O’Neill continued to “stand by” the cops, who he said were cracking down on quality-of-life issues.
“They were addressing the conditions we asked them to address,” said O’Neill of officers Bramlin Rosa and Jeffrey Mota, who were responding to complaints that Aaron Grissom and Sydney Williams were smoking on and blocking the steps of a Washington Heights subway station.
“Your newspaper and a few other newspapers point out quality-of-life conditions all the time. So we’re asking cops to do this and from what I see so far, absolutely I stand by them.”

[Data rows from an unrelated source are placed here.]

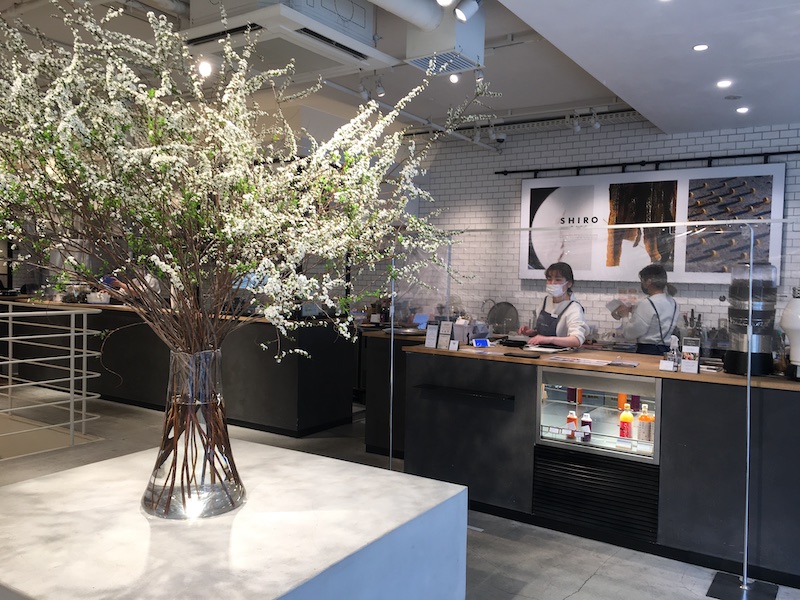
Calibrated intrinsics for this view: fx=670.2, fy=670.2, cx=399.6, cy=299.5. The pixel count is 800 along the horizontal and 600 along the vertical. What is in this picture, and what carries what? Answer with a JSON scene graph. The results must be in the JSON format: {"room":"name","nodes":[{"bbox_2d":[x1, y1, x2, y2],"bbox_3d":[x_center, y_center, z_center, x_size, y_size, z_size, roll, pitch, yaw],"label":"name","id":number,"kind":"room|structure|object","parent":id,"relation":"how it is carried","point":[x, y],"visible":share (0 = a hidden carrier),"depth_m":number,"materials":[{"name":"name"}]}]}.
{"room":"shop","nodes":[
{"label":"shop","id":0,"kind":"room"},
{"bbox_2d":[0,381,799,599],"bbox_3d":[-1.145,1.289,3.820,11.690,0.137,7.677,3,3,33],"label":"floor","id":1,"kind":"structure","parent":0,"point":[590,587],"depth_m":3.52,"materials":[{"name":"grey concrete"}]},
{"bbox_2d":[0,303,104,458],"bbox_3d":[-4.118,0.557,4.843,2.729,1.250,2.989,3,3,33],"label":"metal railing","id":2,"kind":"object","parent":1,"relation":"on","point":[10,338],"visible":0.99,"depth_m":5.26,"materials":[{"name":"metal"}]},
{"bbox_2d":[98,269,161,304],"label":"person","id":3,"kind":"object","parent":1,"relation":"on","point":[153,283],"visible":0.16,"depth_m":7.19},
{"bbox_2d":[0,299,352,436],"bbox_3d":[-2.530,0.583,7.149,4.220,0.963,1.122,3,3,33],"label":"service counter","id":4,"kind":"object","parent":1,"relation":"on","point":[307,395],"visible":0.68,"depth_m":6.17,"materials":[{"name":"black wood"}]},
{"bbox_2d":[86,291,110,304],"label":"container","id":5,"kind":"object","parent":4,"relation":"on","point":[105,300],"visible":0.92,"depth_m":7.18,"materials":[{"name":"white"}]},
{"bbox_2d":[0,439,470,599],"bbox_3d":[-0.507,0.913,1.683,1.032,0.802,1.019,3,3,33],"label":"white table","id":6,"kind":"object","parent":1,"relation":"on","point":[249,446],"visible":0.96,"depth_m":1.52,"materials":[{"name":"white stone"}]},
{"bbox_2d":[142,348,245,519],"bbox_3d":[-0.487,0.309,1.584,0.247,0.383,0.246,1,2,-10],"label":"glass vase","id":7,"kind":"object","parent":6,"relation":"on","point":[156,473],"visible":0.95,"depth_m":1.51,"materials":[{"name":"clear glass"}]},
{"bbox_2d":[1,0,488,382],"bbox_3d":[-0.458,-0.126,1.624,1.238,1.133,1.253,3,3,33],"label":"flower arrangement","id":8,"kind":"object","parent":7,"relation":"in","point":[176,273],"visible":0.89,"depth_m":1.44,"materials":[{"name":"plant"}]},
{"bbox_2d":[362,328,426,459],"bbox_3d":[0.545,0.735,5.670,0.812,0.941,1.656,3,3,33],"label":"service counter","id":9,"kind":"object","parent":1,"relation":"on","point":[380,362],"visible":0.28,"depth_m":5.17,"materials":[{"name":"wood"}]},
{"bbox_2d":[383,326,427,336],"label":"metal tray","id":10,"kind":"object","parent":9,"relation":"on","point":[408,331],"visible":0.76,"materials":[{"name":"silver metal"}]},
{"bbox_2d":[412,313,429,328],"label":"tablet","id":11,"kind":"object","parent":9,"relation":"on","point":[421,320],"visible":0.73,"depth_m":5.65,"materials":[{"name":"blue"}]},
{"bbox_2d":[519,262,588,348],"bbox_3d":[1.138,0.407,4.956,0.492,1.288,0.594,0,2,-23],"label":"woman","id":12,"kind":"object","parent":1,"relation":"on","point":[545,316],"visible":0.61,"depth_m":4.85},
{"bbox_2d":[392,220,798,592],"bbox_3d":[1.065,0.495,3.572,2.380,1.586,0.058,3,3,33],"label":"glass partition","id":13,"kind":"object","parent":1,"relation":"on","point":[746,535],"visible":0.9,"depth_m":3.48,"materials":[{"name":"clear glass"}]},
{"bbox_2d":[397,344,799,587],"bbox_3d":[1.436,0.834,3.877,2.735,0.939,0.928,3,3,33],"label":"service counter","id":14,"kind":"object","parent":1,"relation":"on","point":[426,355],"visible":0.8,"depth_m":3.53,"materials":[{"name":"black"}]},
{"bbox_2d":[424,321,439,348],"bbox_3d":[0.210,0.231,4.339,0.107,0.175,0.067,3,3,33],"label":"sign card","id":15,"kind":"object","parent":14,"relation":"on","point":[428,336],"visible":0.99,"depth_m":4.33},
{"bbox_2d":[438,321,453,349],"bbox_3d":[0.294,0.228,4.306,0.111,0.181,0.064,3,3,33],"label":"sign card","id":16,"kind":"object","parent":14,"relation":"on","point":[446,331],"visible":0.99,"depth_m":4.30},
{"bbox_2d":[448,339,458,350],"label":"card","id":17,"kind":"object","parent":14,"relation":"on","point":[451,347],"visible":0.98,"depth_m":4.22,"materials":[{"name":"white paper"}]},
{"bbox_2d":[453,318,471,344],"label":"holder","id":18,"kind":"object","parent":14,"relation":"on","point":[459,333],"visible":0.82,"depth_m":4.56,"materials":[{"name":"white"}]},
{"bbox_2d":[472,338,490,347],"bbox_3d":[0.530,0.282,4.398,0.123,0.057,0.090,0,2,-20],"label":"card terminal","id":19,"kind":"object","parent":14,"relation":"on","point":[484,342],"visible":0.99,"depth_m":4.38,"materials":[{"name":"blue"}]},
{"bbox_2d":[486,301,519,334],"bbox_3d":[0.896,0.194,5.859,0.337,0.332,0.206,3,3,33],"label":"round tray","id":20,"kind":"object","parent":14,"relation":"on","point":[501,320],"visible":0.85,"depth_m":5.83,"materials":[{"name":"metal"}]},
{"bbox_2d":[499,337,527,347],"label":"black tray","id":21,"kind":"object","parent":14,"relation":"on","point":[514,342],"visible":0.97,"depth_m":4.50,"materials":[{"name":"black plastic"}]},
{"bbox_2d":[503,350,540,358],"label":"tray","id":22,"kind":"object","parent":14,"relation":"on","point":[514,355],"visible":0.98,"depth_m":3.92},
{"bbox_2d":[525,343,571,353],"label":"paper","id":23,"kind":"object","parent":14,"relation":"on","point":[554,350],"visible":0.95,"depth_m":4.26,"materials":[{"name":"white paper"}]},
{"bbox_2d":[565,409,577,439],"bbox_3d":[0.960,0.695,3.740,0.062,0.172,0.062,3,3,33],"label":"bottle","id":24,"kind":"object","parent":14,"relation":"in","point":[573,417],"visible":0.94,"depth_m":3.72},
{"bbox_2d":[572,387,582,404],"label":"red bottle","id":25,"kind":"object","parent":14,"relation":"in","point":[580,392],"visible":0.68,"depth_m":4.04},
{"bbox_2d":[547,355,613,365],"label":"paper sheet","id":26,"kind":"object","parent":14,"relation":"on","point":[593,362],"visible":0.97,"depth_m":3.78,"materials":[{"name":"white paper"}]},
{"bbox_2d":[579,412,592,442],"bbox_3d":[1.017,0.694,3.661,0.063,0.159,0.062,3,3,33],"label":"bottle","id":27,"kind":"object","parent":14,"relation":"in","point":[583,421],"visible":0.96,"depth_m":3.64,"materials":[{"name":"white plastic"}]},
{"bbox_2d":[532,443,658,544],"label":"vent grille","id":28,"kind":"object","parent":14,"relation":"in","point":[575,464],"visible":0.95,"depth_m":3.50,"materials":[{"name":"black metal"}]},
{"bbox_2d":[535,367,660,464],"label":"display case","id":29,"kind":"object","parent":14,"relation":"in","point":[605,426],"visible":0.61,"depth_m":3.80,"materials":[{"name":"glass"}]},
{"bbox_2d":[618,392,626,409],"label":"orange bottle","id":30,"kind":"object","parent":14,"relation":"in","point":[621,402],"visible":0.46,"depth_m":3.91,"materials":[{"name":"orange"}]},
{"bbox_2d":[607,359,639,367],"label":"paper","id":31,"kind":"object","parent":14,"relation":"on","point":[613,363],"visible":0.98,"depth_m":3.66,"materials":[{"name":"paper"}]},
{"bbox_2d":[618,401,633,438],"bbox_3d":[1.220,0.652,3.612,0.069,0.220,0.067,3,3,33],"label":"orange bottle","id":32,"kind":"object","parent":14,"relation":"in","point":[628,417],"visible":0.96,"depth_m":3.59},
{"bbox_2d":[636,403,652,441],"bbox_3d":[1.306,0.663,3.579,0.069,0.209,0.067,2,2,22],"label":"orange bottle","id":33,"kind":"object","parent":14,"relation":"in","point":[641,419],"visible":0.94,"depth_m":3.56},
{"bbox_2d":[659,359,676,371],"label":"card holder","id":34,"kind":"object","parent":14,"relation":"on","point":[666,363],"visible":0.98,"depth_m":3.47,"materials":[{"name":"white"}]},
{"bbox_2d":[660,335,680,371],"bbox_3d":[1.460,0.284,3.574,0.097,0.187,0.088,3,3,33],"label":"spray bottle","id":35,"kind":"object","parent":14,"relation":"on","point":[674,345],"visible":0.99,"depth_m":3.56,"materials":[{"name":"clear plastic"}]},
{"bbox_2d":[680,336,700,373],"bbox_3d":[1.505,0.287,3.469,0.097,0.185,0.068,3,3,33],"label":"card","id":36,"kind":"object","parent":14,"relation":"on","point":[696,365],"visible":0.99,"depth_m":3.45,"materials":[{"name":"white paper"}]},
{"bbox_2d":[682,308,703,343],"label":"utensil holder","id":37,"kind":"object","parent":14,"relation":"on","point":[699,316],"visible":0.5,"depth_m":5.96,"materials":[{"name":"metal"}]},
{"bbox_2d":[724,262,778,375],"bbox_3d":[1.783,0.089,3.407,0.247,0.585,0.251,2,2,23],"label":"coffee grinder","id":38,"kind":"object","parent":14,"relation":"on","point":[739,372],"visible":0.89,"depth_m":3.33,"materials":[{"name":"black"}]},
{"bbox_2d":[779,286,799,380],"bbox_3d":[1.954,0.158,3.221,0.218,0.471,0.218,3,3,33],"label":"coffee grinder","id":39,"kind":"object","parent":14,"relation":"on","point":[797,303],"visible":0.99,"depth_m":3.20,"materials":[{"name":"white"}]},
{"bbox_2d":[611,263,678,355],"bbox_3d":[1.899,0.382,5.176,0.466,1.278,0.497,0,2,-24],"label":"woman","id":40,"kind":"object","parent":1,"relation":"on","point":[656,311],"visible":0.61,"depth_m":5.04},
{"bbox_2d":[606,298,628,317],"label":"paper","id":41,"kind":"object","parent":40,"relation":"in","point":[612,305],"visible":0.86,"depth_m":5.40,"materials":[{"name":"white paper"}]},
{"bbox_2d":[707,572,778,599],"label":"base","id":42,"kind":"object","parent":1,"relation":"on","point":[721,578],"visible":0.91,"depth_m":3.00,"materials":[{"name":"black metal"}]},
{"bbox_2d":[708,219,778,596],"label":"pole","id":43,"kind":"object","parent":1,"relation":"on","point":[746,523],"visible":0.99,"depth_m":3.02,"materials":[{"name":"metal"}]},
{"bbox_2d":[0,0,799,145],"bbox_3d":[-0.817,-1.907,4.134,10.042,0.207,8.340,3,3,33],"label":"ceiling","id":44,"kind":"structure","parent":0,"point":[514,106],"depth_m":5.32,"materials":[{"name":"white paint"}]},
{"bbox_2d":[197,58,212,77],"bbox_3d":[-1.454,-1.778,4.996,0.107,0.212,0.105,3,3,33],"label":"spotlight","id":45,"kind":"object","parent":44,"relation":"attached to","point":[204,69],"visible":0.81,"depth_m":4.98,"materials":[{"name":"white"}]},
{"bbox_2d":[184,0,389,76],"bbox_3d":[-0.742,-1.772,4.284,0.996,0.423,1.081,3,3,33],"label":"air conditioner","id":46,"kind":"object","parent":44,"relation":"attached to","point":[202,29],"visible":0.91,"depth_m":4.12,"materials":[{"name":"white plastic"}]},
{"bbox_2d":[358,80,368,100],"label":"track light","id":47,"kind":"object","parent":44,"relation":"attached to","point":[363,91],"visible":0.98,"depth_m":6.05,"materials":[{"name":"white metal"}]},
{"bbox_2d":[374,77,385,97],"bbox_3d":[-0.182,-1.876,5.864,0.098,0.204,0.095,3,3,33],"label":"track light","id":48,"kind":"object","parent":44,"relation":"attached to","point":[380,91],"visible":0.99,"depth_m":5.84,"materials":[{"name":"white metal"}]},
{"bbox_2d":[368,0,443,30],"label":"air duct","id":49,"kind":"object","parent":44,"relation":"attached to","point":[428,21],"visible":0.97,"depth_m":3.98,"materials":[{"name":"white metal"}]},
{"bbox_2d":[404,0,485,74],"bbox_3d":[0.297,-1.705,4.288,0.375,0.423,0.408,3,3,33],"label":"air duct","id":50,"kind":"object","parent":44,"relation":"attached to","point":[472,42],"visible":0.88,"depth_m":4.16,"materials":[{"name":"white metal"}]},
{"bbox_2d":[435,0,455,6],"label":"spotlight","id":51,"kind":"object","parent":44,"relation":"attached to","point":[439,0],"visible":0.97,"depth_m":3.41,"materials":[{"name":"white"}]},
{"bbox_2d":[448,72,459,82],"bbox_3d":[0.440,-1.839,5.405,0.089,0.184,0.091,3,3,33],"label":"ceiling light","id":52,"kind":"object","parent":44,"relation":"attached to","point":[454,78],"visible":0.91,"depth_m":5.39,"materials":[{"name":"white"}]},
{"bbox_2d":[454,0,480,21],"bbox_3d":[0.370,-1.636,3.663,0.122,0.238,0.132,3,3,33],"label":"spotlight","id":53,"kind":"object","parent":44,"relation":"attached to","point":[459,12],"visible":0.99,"depth_m":3.64,"materials":[{"name":"white metal"}]},
{"bbox_2d":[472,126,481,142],"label":"track light","id":54,"kind":"object","parent":44,"relation":"attached to","point":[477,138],"visible":0.95,"depth_m":7.58,"materials":[{"name":"white metal"}]},
{"bbox_2d":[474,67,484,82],"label":"track light","id":55,"kind":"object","parent":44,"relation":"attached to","point":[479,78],"visible":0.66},
{"bbox_2d":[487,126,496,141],"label":"track light","id":56,"kind":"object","parent":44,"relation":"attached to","point":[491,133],"visible":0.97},
{"bbox_2d":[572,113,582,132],"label":"track light","id":57,"kind":"object","parent":44,"relation":"attached to","point":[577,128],"visible":0.99,"depth_m":6.83,"materials":[{"name":"white metal"}]},
{"bbox_2d":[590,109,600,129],"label":"track light","id":58,"kind":"object","parent":44,"relation":"attached to","point":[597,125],"visible":0.99,"depth_m":6.77,"materials":[{"name":"white metal"}]},
{"bbox_2d":[692,43,708,51],"bbox_3d":[1.805,-1.514,4.022,0.095,0.011,0.097,3,3,33],"label":"ceiling light","id":59,"kind":"object","parent":44,"relation":"in","point":[699,47],"visible":0.97,"depth_m":4.02,"materials":[{"name":"white"}]},
{"bbox_2d":[716,79,731,87],"bbox_3d":[2.312,-1.535,4.775,0.124,0.017,0.125,3,3,33],"label":"ceiling light","id":60,"kind":"object","parent":44,"relation":"in","point":[722,83],"visible":0.98,"depth_m":4.76,"materials":[{"name":"white"}]},
{"bbox_2d":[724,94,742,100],"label":"ceiling vent","id":61,"kind":"object","parent":44,"relation":"in","point":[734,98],"visible":0.98,"depth_m":5.25,"materials":[{"name":"white"}]},
{"bbox_2d":[736,106,749,113],"bbox_3d":[2.848,-1.572,5.569,0.123,0.021,0.123,3,3,33],"label":"ceiling light","id":62,"kind":"object","parent":44,"relation":"in","point":[742,110],"visible":0.98,"depth_m":5.55,"materials":[{"name":"white"}]},
{"bbox_2d":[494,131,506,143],"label":"security camera","id":63,"kind":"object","parent":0,"point":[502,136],"visible":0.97,"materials":[{"name":"plastic"}]},
{"bbox_2d":[399,116,799,344],"bbox_3d":[2.032,-0.441,7.523,8.486,3.218,0.215,3,3,33],"label":"brick wall","id":64,"kind":"structure","parent":0,"point":[699,140],"depth_m":7.61,"materials":[{"name":"brick"}]},
{"bbox_2d":[494,150,799,175],"bbox_3d":[2.645,-1.412,6.904,3.563,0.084,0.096,3,3,33],"label":"wall rail","id":65,"kind":"object","parent":64,"relation":"attached to","point":[512,172],"visible":0.98,"depth_m":6.88,"materials":[{"name":"black metal"}]},
{"bbox_2d":[519,163,786,284],"bbox_3d":[2.482,-0.753,6.934,2.622,1.188,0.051,3,3,33],"label":"picture","id":66,"kind":"object","parent":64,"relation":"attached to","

One of the men — both of whom have extensive arrest histories, including for fighting with cops — has been charged, and the officers’ actions are being probed by the department’s Internal Affairs Bureau.
O’Neill said that the investigation is appropriate, but that such run-ins could be part of the cost of keeping the city safe.
“If there’s some issues as we go through with IAB — maybe we’ll require re-training or something more — then so be it,” he said.
“But right now I think it’s to the benefit of all NYPD cops and all New Yorkers that we stand by these two cops because look at who they locked up and look at their history.
“You can’t resist a cop. You can’t punch a cop,” O’Neill said. “You have to respect the police.”
That “fairly constant” lack of respect is one thing, O’Neill said, that cops faced long before he joined up, and will face long after he’s gone.
“There are certain people that don’t like police officers for whatever reason,” he said. “It’s difficult at times when people are hurling vitriol at you. It’s really difficult. But you get good training . . . You have to try to keep your cool.”
Today’s grueling, months-long gauntlet of academy training is one of the biggest changes O’Neill says he’s seen in his 36 years with the department.
“There wasn’t a lot of field training” when O’Neill joined up in 1983, inspired by his cop uncle, Bill Reedy. “We had a couple hours of training and then we were on our own.”
Another crucial change, O’Neill said, is the advent of modern technology, including body cameras, license plate readers and the ShotSpotter gunfire detection system.
Those factors were instrumental in leading the city to another year of crime numbers so low they would have been unthinkable earlier in O’Neill’s career, the top cop said.
The department tallied fewer than 300 homicides for a second consecutive year in 2018, and now has a murder rate of 3.4 per 100,000 residents, O’Neill said.
When the NYPD started keeping track in 1990, O’Neill said, the rate was 30 per 100,000.
“I’m not a big legacy guy,” he repeated. But “I’d like to say when I do leave that we were able to make the city as safe as possible.
“I think the basic job hasn’t really changed. That’s being able to communicate effectively and to help people,” he said. “I don’t think that part will ever change.”